– Тихо! Тихо! – воскликнула встревоженная Ядвига, беря Млота за руку. – Нужно ему дать денег и устроить побег.
– Прошу прощение, пани, – сказал Млот, – он может быть полезным за границей, но никто не заменит его в Варшаве, нужно подумать, где и как его укрыть. Наши схоронения не слишком надёжны, прошу, пани, о совете и помощи.
– Послушай, пан, – отозвалась Ядвига после минуты раздумья. – У меня есть мысль.
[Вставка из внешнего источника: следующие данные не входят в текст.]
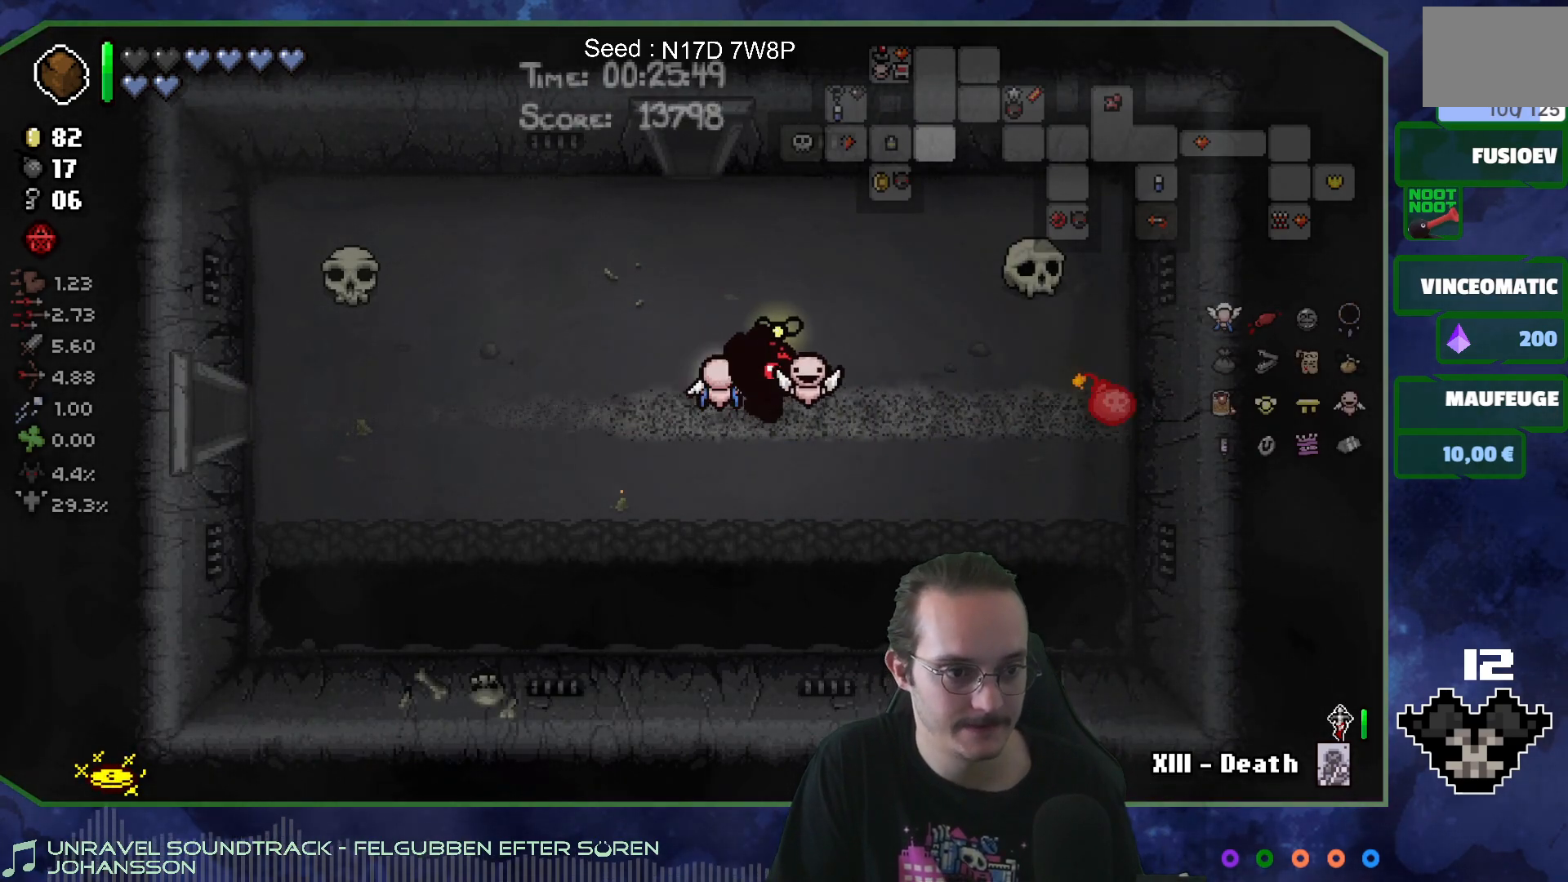
{"buttons": [], "left_stick": "right", "right_stick": "center", "events": []}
Нужно добыть одного из тех панычей штурмом глаз, лаской, улыбкой, и вынудить его, чтобы укрыл Кароля. Те паны все верно посещают салон Маркграфа, никто их не заподозрит, Кароль будет в безопасности.
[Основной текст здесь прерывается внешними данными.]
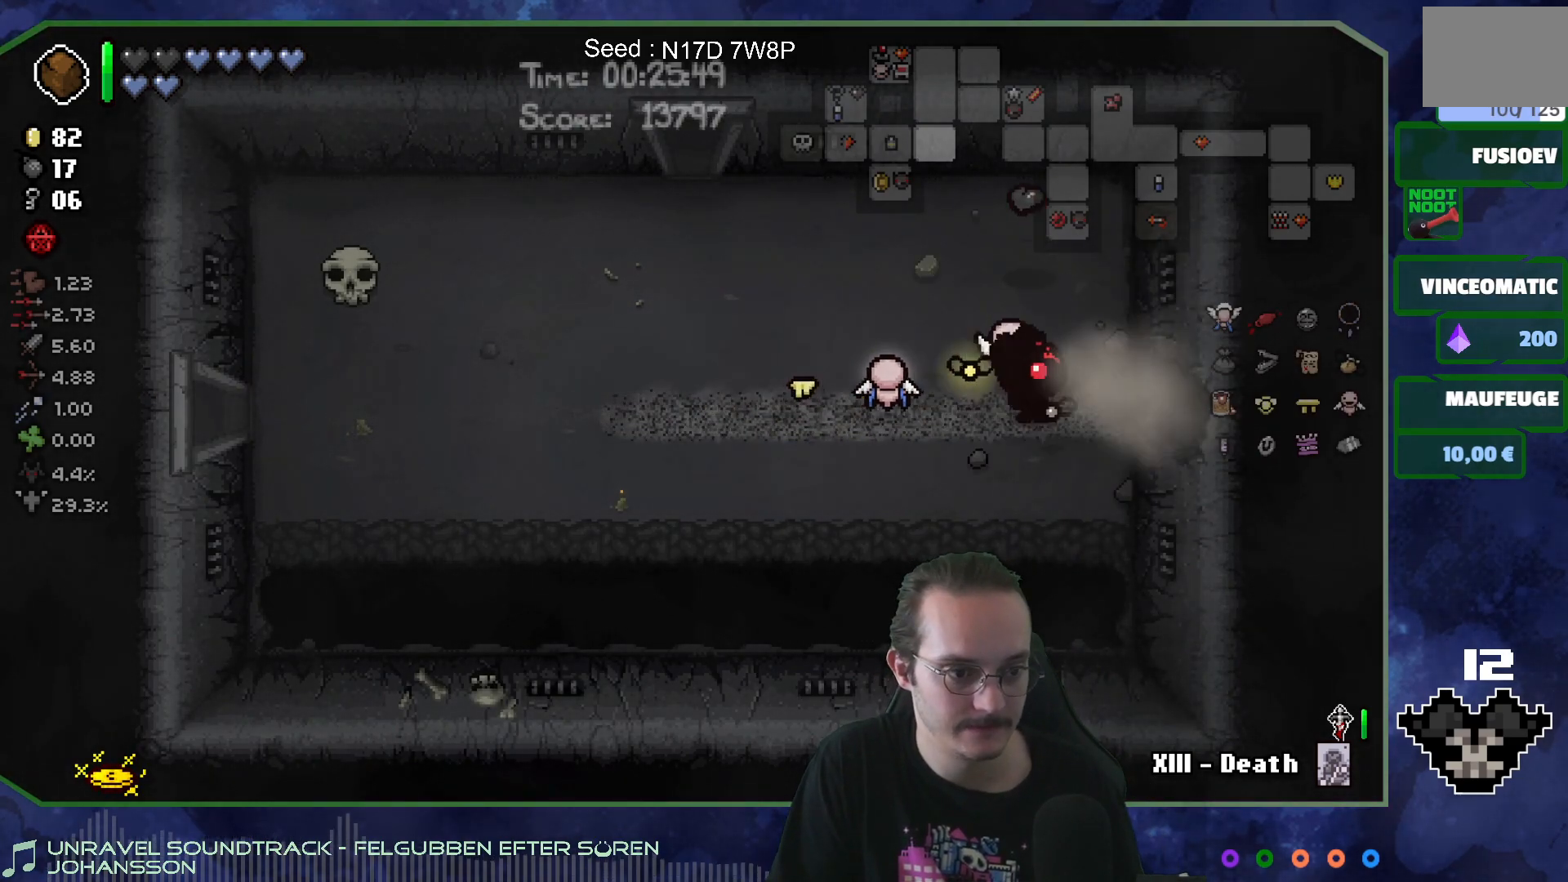
{"buttons": [], "left_stick": "right", "right_stick": "center", "events": []}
– Но, Боже мой, кто же поручится за опекуна?
– Но я, я! – шепнула Ядвига. – Я!
– Позволь, пани, признать, что эти проекты слишком смелые.
– Значит, что же предпринять? – немного заколебавшись, сказала женщина, но вскоре с новой силой вернулась к своей мысли. – Дай мне, пан, четверть часа, – сказала она, – придержи здесь Кароля; ты не будешь отрицать, что граф Альберт, человек честный, имеет тот недостаток, что слишком граф и, кроме того, экономист, пойду с ним в другой покой и приведу его вам готового на всё. Он, должно быть, наверное, какой-нибудь кузен Маркграфа, графы и маркграфы все родственники, у него Кароля искать не будет: между тем я поеду в Брюловский дворец и потребую там, чтобы Кароля не трогали.
– Как это, пани? – спросил Млот недоверчиво.
– Ты веришь мне?
– Больше чем себе.
– Теперь другой вопрос: веришь ли, пан, в меня?
– Я ещё не видел, чтобы вы совершили чудо, но когда захотите! Кто знает?
– Ты, по крайней мере, знаешь, что я не предам, и дело, за которое берусь, не испорчу; ты позволяешь мне попробовать с графом Альбертом?
– Полагаю, что следовало бы спросить Кароля, но нужно бы ему всё рассказать.
– Мне кажется, что, говоря с ним открыто, не испугаешь его, пан.
В эти минуты Ядвига увидела, что Альберт брал шляпу, и задержала его от ухода одним словом.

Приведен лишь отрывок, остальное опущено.